Theater Review: “Little Women” big on talent at Pennsylvania Playhouse
BY PAUL WILLISTEIN
pwillistein@tnonline.com
The production of “Little Women: The Play” is big on talent at The Pennsylvania Playhouse.
The Playhouse production is charmed and charming with a talented cast skillfully directed by Melissa Miller.
Miller expertly navigates the sentimentality, the tragedy (what becomes of the March sisters) and the humor of young ladies as individualistic as their dreams.
Each actor creates a distinctive personality true to the script by Kate Hamill, adapted from the 1868 novel by Louisa May Alcott (1832-1888).
The Kate Hamill play premiered off-Broadway in 2019 at the Cherry Lane Theatre, New York City.
The novel was adapted for a play by Marian de Forest, which opened on Broadway at the Playhouse Theatre in 1912, and revived on Broadway in 1917, 1931, 1944 and 1946.
A musical version, with book by Allan Knee, lyrics by Mindi Dickstein, and music by Jason Howland, opened on Broadway at the August Wilson Theatre in 2005.
I have not seen the Marian de Forest version, nor read the script of that play, nor seen the musical version.
The play by Kate Hamill is a contemporary take on topics inherent in the novel: sibling rivalry, friendship and love; the sisters’ individual longings, and pressures on the family in the socio-economic climate of its day. The play takes place in the sisters’ March family home in Concord, Mass., in the 1860s during the Civil War.
I have seen four of the theatrical movie versions.
There is the 1933 version directed by George Cukor and starring Katharine Hepburn.
A 1949 version directed by Mervyn LeRoy stars Elizabeth Taylor, June Allyson, Janet Leigh and Margaret O’Brien.
A 1994 version directed by Gillian Armstrong stars Winona Ryder, Kristen Dunst, Claire Danes, Susan Sarandon and Christian Bale.
A 2019 version directed by Greta Gerwig stars Saoirse Ronan, Emma Watson, Florence Pugh, Laura Dern, Meryl Streep and Timothee Chalamet.
The film pedigree of “Little Women” certainly fits the bill for the Playhouse’s 2025 season theme of plays as movies and movies as plays.
The novel, said to be semi-autobiographical, is considered one of the first coming-of-age fiction stories.
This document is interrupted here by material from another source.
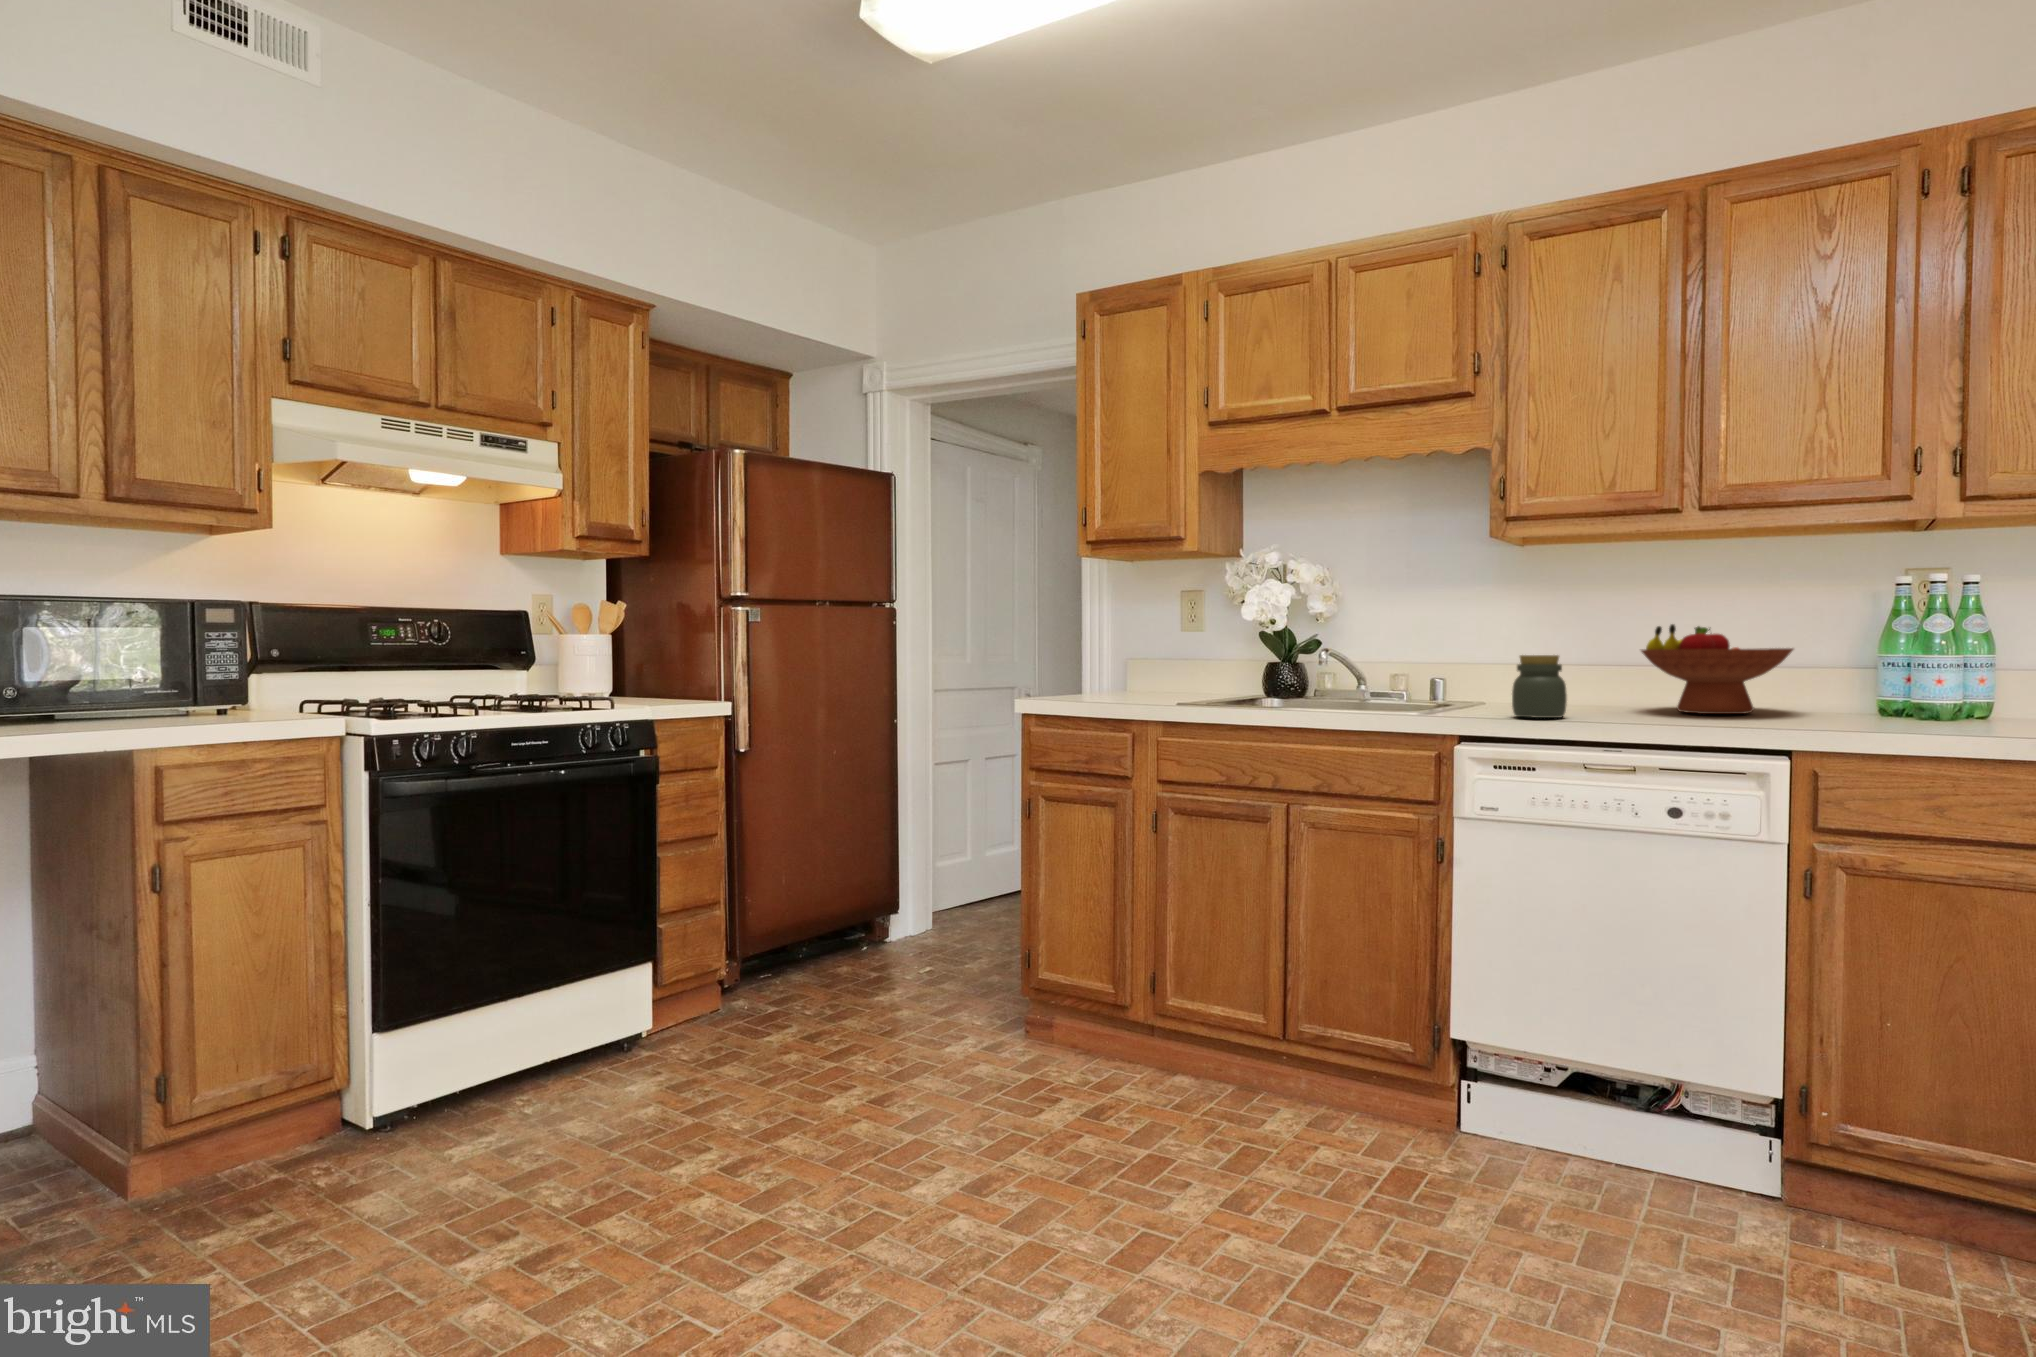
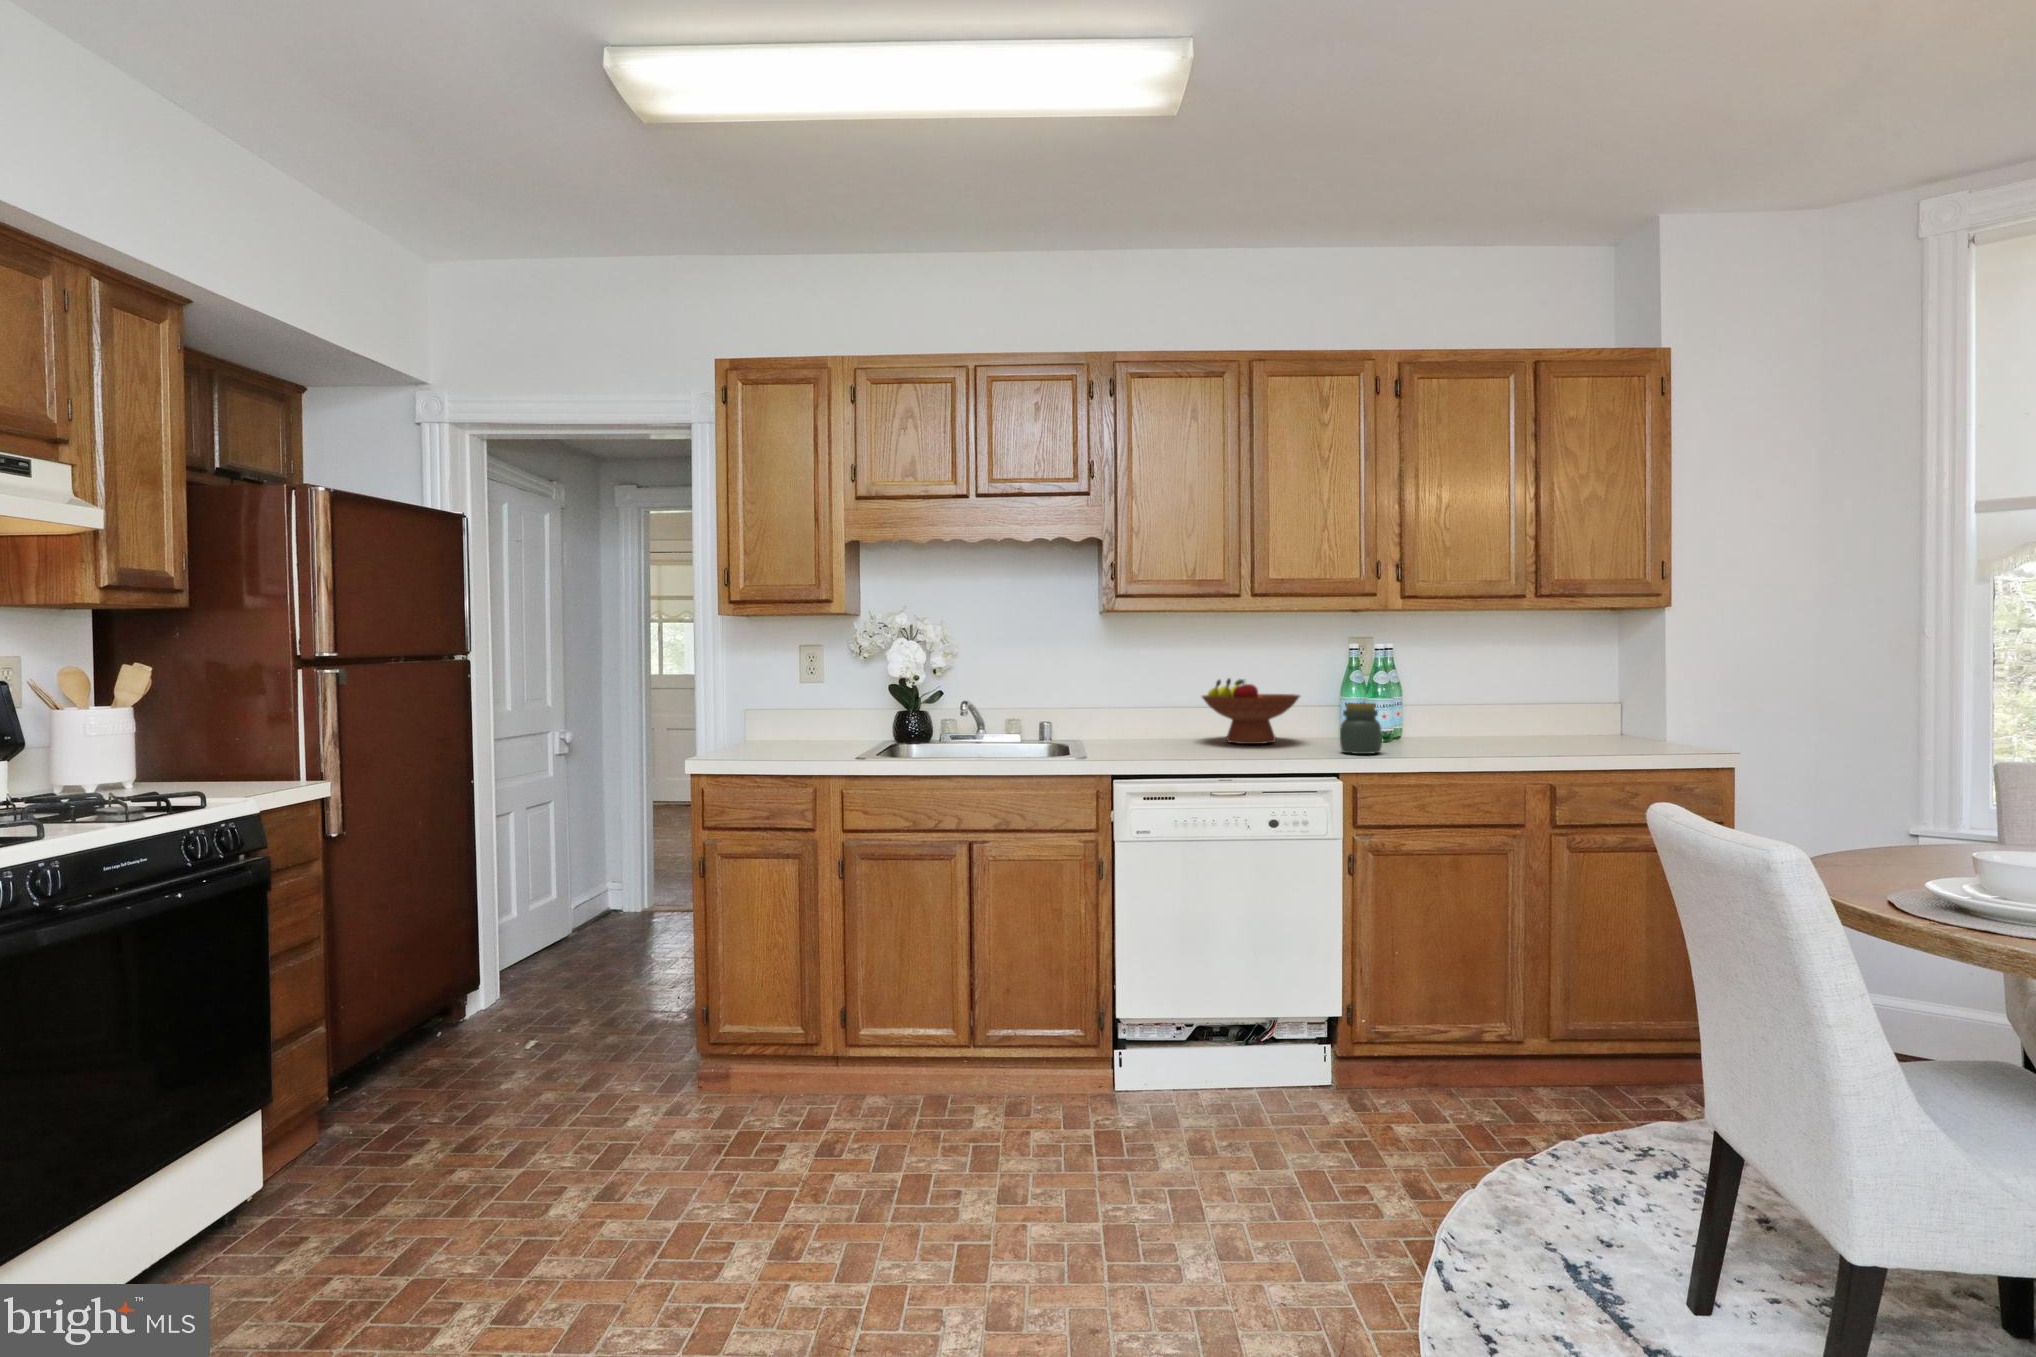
jar: present [1512,655,1567,718] -> present [1340,703,1382,754]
The play concentrates on a more narrow timeline.
The Playhouse production, with Set and Lighting Design by Brett Oliveira, Costume Design by Safran Astra and Sound and Music Design by Amanda Haag moves briskly through a series of scenes that function as vignettes. The Dec. 7, 2025, performance was seen for this review.
The realism, a hallmark of the novel, that the actors bring to the Playhouse stage is impressive, believable and noteworthy. Director Melissa Miller balances the novel’s serious themes with the humor that playwright Kate Hamill culls.
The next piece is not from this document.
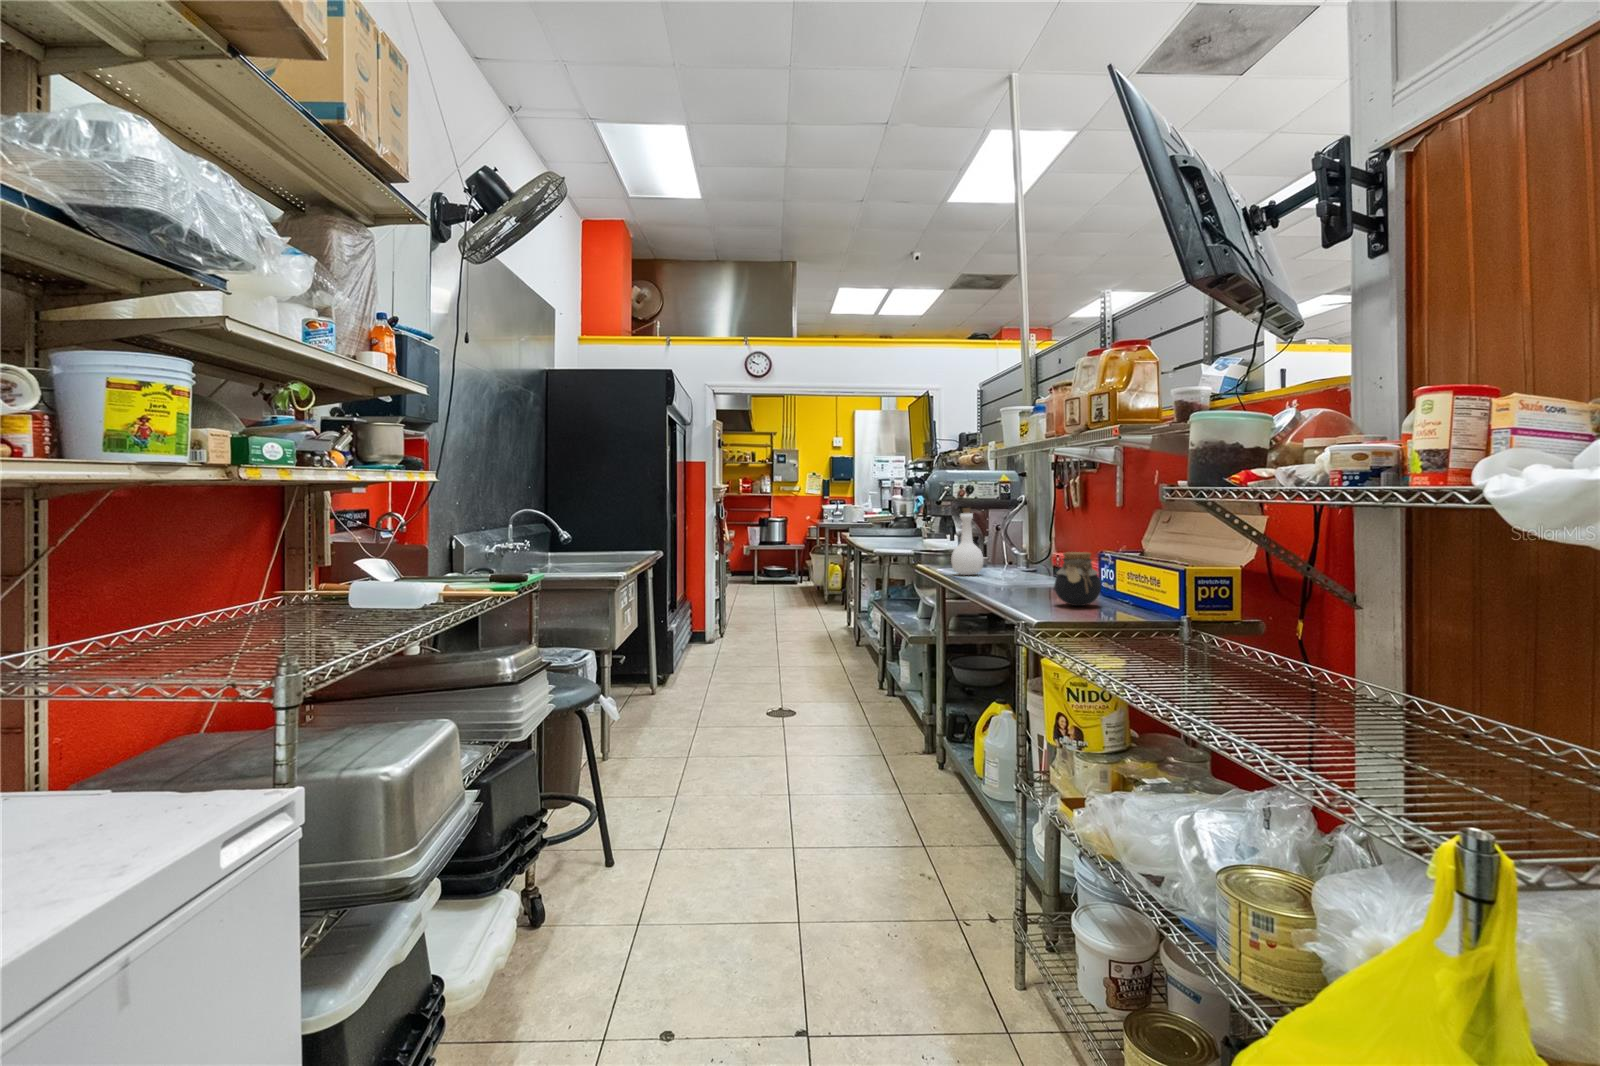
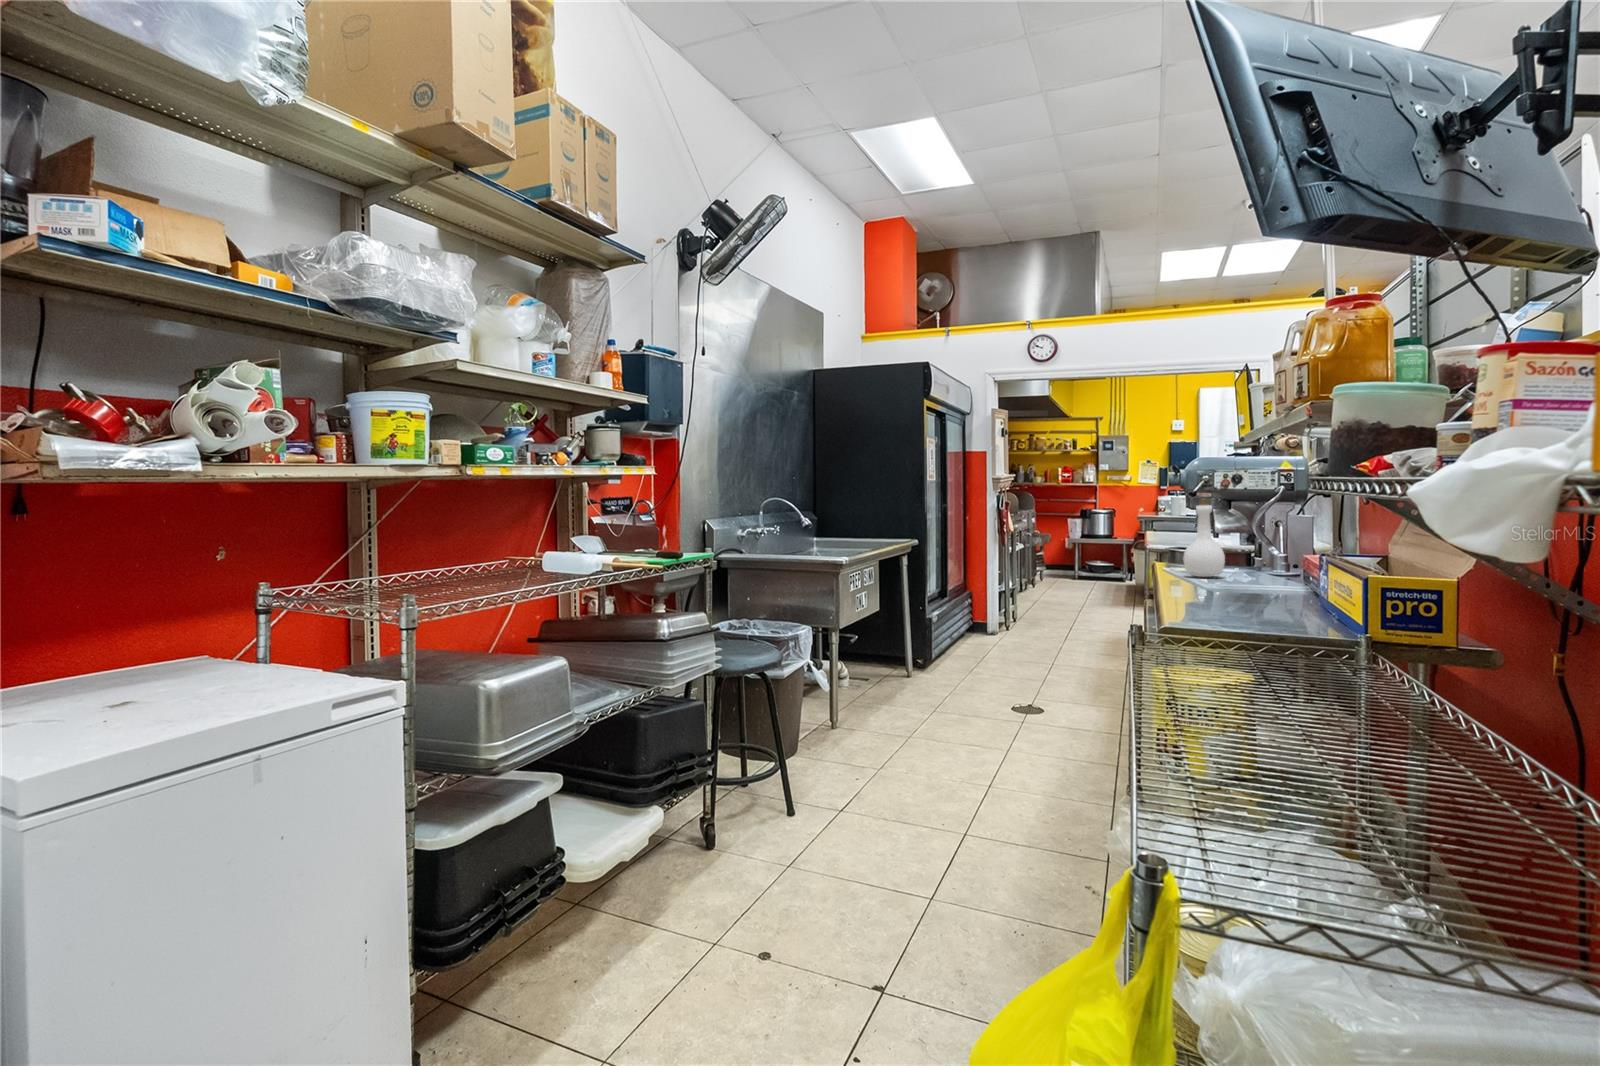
jar: present [1054,552,1101,606] -> none [1226,552,1288,616]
In the Playhouse production, the March family of young ladies is portrayed with chamber ensemble clarity.
At the play’s center is Jo March (Mia Zappacosta). There’s always an area actor who appears in the firmament of the Lehigh Valley stage like a comet. Such is Zappacosta in her Playhouse debut. She made the character, by turns, audacious, humorous, serious, and pleased to receive $30 for her first newspaper article as the American Civil War swirls around the March family.
Angella Brown (Amy March), in her Playhouse debut, elicits many of the play’s laugh lines through her character’s misuse of words. Amy is the Miss Malaprop of the March Sisters, and Jo never lets her forget it as she jots down her sister’s verbal faux pas in her notebook.
Bryanna Pye (Meg March) projects the most even-keeled personality of the sisters. The character she plays is that of the family peace-maker and, sometimes, referee.
Emma Funderburk (Beth March), in her Playhouse debut, plays her role in such a fragile way that she is wan and wraith-like, successfully foreshadowing her characters’ fate. Her final scene, which brings the play to an emotional climax, genuinely starts the tears flowing, on-stage and off.
“Little Women” is not an easy drama to pull off and the Playhouse ensemble of Krista Metter (Marmee), Nana Nyanor (Hannah), Alec Gould (Laurence), Charlie Dalrymple (Mr. Laurence), Shawn McCoy (John Brooks), Amy Oselkin (Mrs. Mingott) and Daniel VanArsdale (Parrot) do so with exemplary performances.
The title, “Little Women,” almost becomes a pun on the big ideas that permeate the dialogue of the splendid Pennsylvania Playhouse production. There’s nothing little about these women.